Supplied material Start Marker
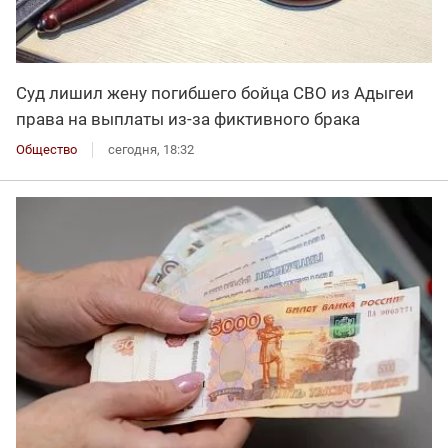
Суд лишил жену погибшего бойца СВО из Адыгеи
права на выплаты из-за фиктивного брака
Общество
сегодня, 18:32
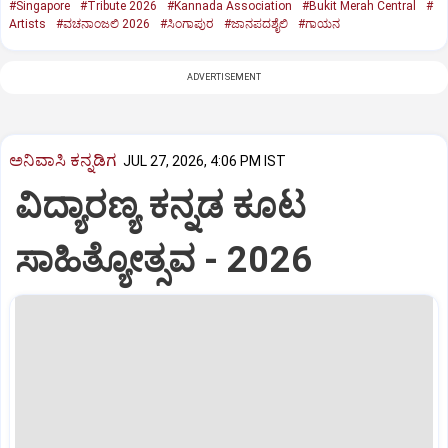
#Singapore
#Tribute 2026
#Kannada Association
#Bukit Merah Central
#
Artists
#ವಚನಾಂಜಲಿ 2026
#ಸಿಂಗಾಪುರ
#ಜಾನಪದಶೈಲಿ
#ಗಾಯನ
ADVERTISEMENT
ಅನಿವಾಸಿ ಕನ್ನಡಿಗ
JUL 27, 2026, 4:06 PM IST
ವಿದ್ಯಾರಣ್ಯ ಕನ್ನಡ ಕೂಟ
ಸಾಹಿತ್ಯೋತ್ಸವ - 2026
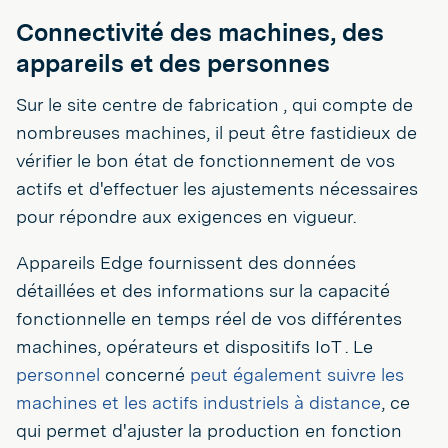
Connectivité des machines, des
appareils et des personnes
Sur le site centre de fabrication , qui compte de
nombreuses machines, il peut être fastidieux de
vérifier le bon état de fonctionnement de vos
actifs et d'effectuer les ajustements nécessaires
pour répondre aux exigences en vigueur.
Appareils Edge fournissent des données
détaillées et des informations sur la capacité
fonctionnelle en temps réel de vos différentes
machines, opérateurs et dispositifs IoT . Le
personnel
concerné
peut également suivre les
machines et les actifs industriels à distance
, ce
qui permet d'ajuster la production en fonction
Supplied material End Marker
■ Problem description: What is needed is an exact repeat of only the lines from the one containing "ವಿದ್ಯಾರಣ್ಯ ಕನ್ನಡ ಕೂಟ" through the last line of the listing above, both ends included, without the pictures.

■ Task solution:
ವಿದ್ಯಾರಣ್ಯ ಕನ್ನಡ ಕೂಟ
ಸಾಹಿತ್ಯೋತ್ಸವ - 2026
Connectivité des machines, des
appareils et des personnes
Sur le site centre de fabrication , qui compte de
nombreuses machines, il peut être fastidieux de
vérifier le bon état de fonctionnement de vos
actifs et d'effectuer les ajustements nécessaires
pour répondre aux exigences en vigueur.
Appareils Edge fournissent des données
détaillées et des informations sur la capacité
fonctionnelle en temps réel de vos différentes
machines, opérateurs et dispositifs IoT . Le
personnel
concerné
peut également suivre les
machines et les actifs industriels à distance
, ce
qui permet d'ajuster la production en fonction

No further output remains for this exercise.